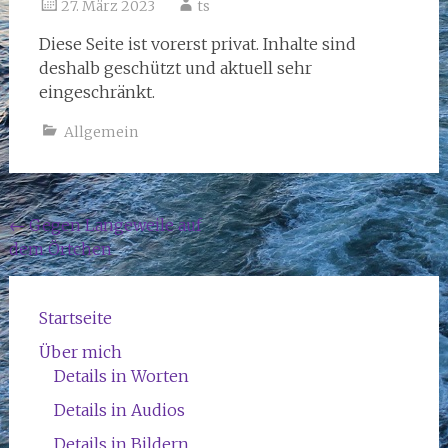
27. März 2023
ts
Diese Seite ist vorerst privat. Inhalte sind
deshalb geschützt und aktuell sehr
eingeschränkt.
Allgemein
Beitragsnavigation
←
Gegen Langeweile auf
dem Örtchen
Startseite
Über mich
Details in Worten
Details in Audios
Details in Bildern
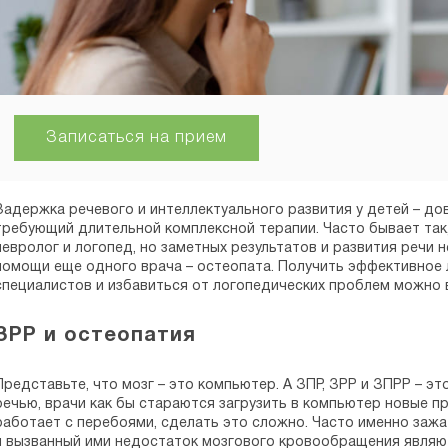
Записаться на прием
Задержка речевого и интеллектуального развития у детей – до
требующий длительной комплексной терапии. Часто бывает так
невролог и логопед, но заметных результатов и развития речи н
помощи еще одного врача – остеопата. Получить эффективное 
специалистов и избавиться от логопедических проблем можно в 
ЗРР и остеопатия
Представьте, что мозг – это компьютер. А ЗПР, ЗРР и ЗПРР – э
речью, врачи как бы стараются загрузить в компьютер новые п
работает с перебоями, сделать это сложно. Часто именно зажа
и вызванный ими недостаток мозгового кровообращения являют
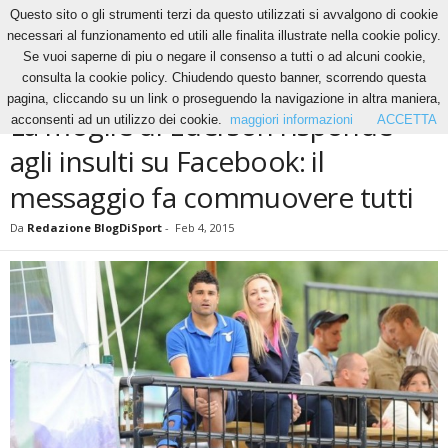
Questo sito o gli strumenti terzi da questo utilizzati si avvalgono di cookie
necessari al funzionamento ed utili alle finalita illustrate nella cookie policy.
Se vuoi saperne di piu o negare il consenso a tutti o ad alcuni cookie,
Home
News
La moglie di Ederson risponde agli insulti su Facebook: il messaggio fa...
consulta la cookie policy. Chiudendo questo banner, scorrendo questa
NEWS
pagina, cliccando su un link o proseguendo la navigazione in altra maniera,
La moglie di Ederson risponde
acconsenti ad un utilizzo dei cookie.
maggiori informazioni
ACCETTA
agli insulti su Facebook: il
messaggio fa commuovere tutti
Da
Redazione BlogDiSport
-
Feb 4, 2015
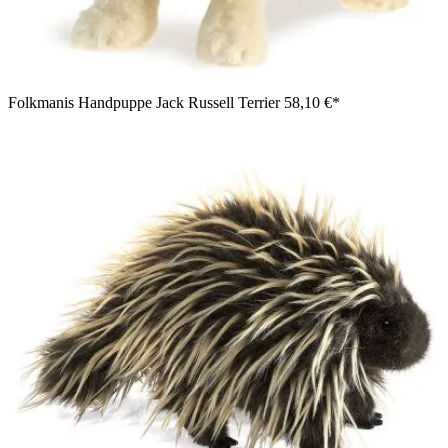
Folkmanis Handpuppe Jack Russell Terrier
58,10 €*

*INSTRUCTIONS TO FOLLOW*
Copy task for the entries above: every line with the string "cookie".

*SOLUTION TO THIS PROBLEM*
Questo sito o gli strumenti terzi da questo utilizzati si avvalgono di cookie
necessari al funzionamento ed utili alle finalita illustrate nella cookie policy.
Se vuoi saperne di piu o negare il consenso a tutti o ad alcuni cookie,
consulta la cookie policy. Chiudendo questo banner, scorrendo questa
acconsenti ad un utilizzo dei cookie.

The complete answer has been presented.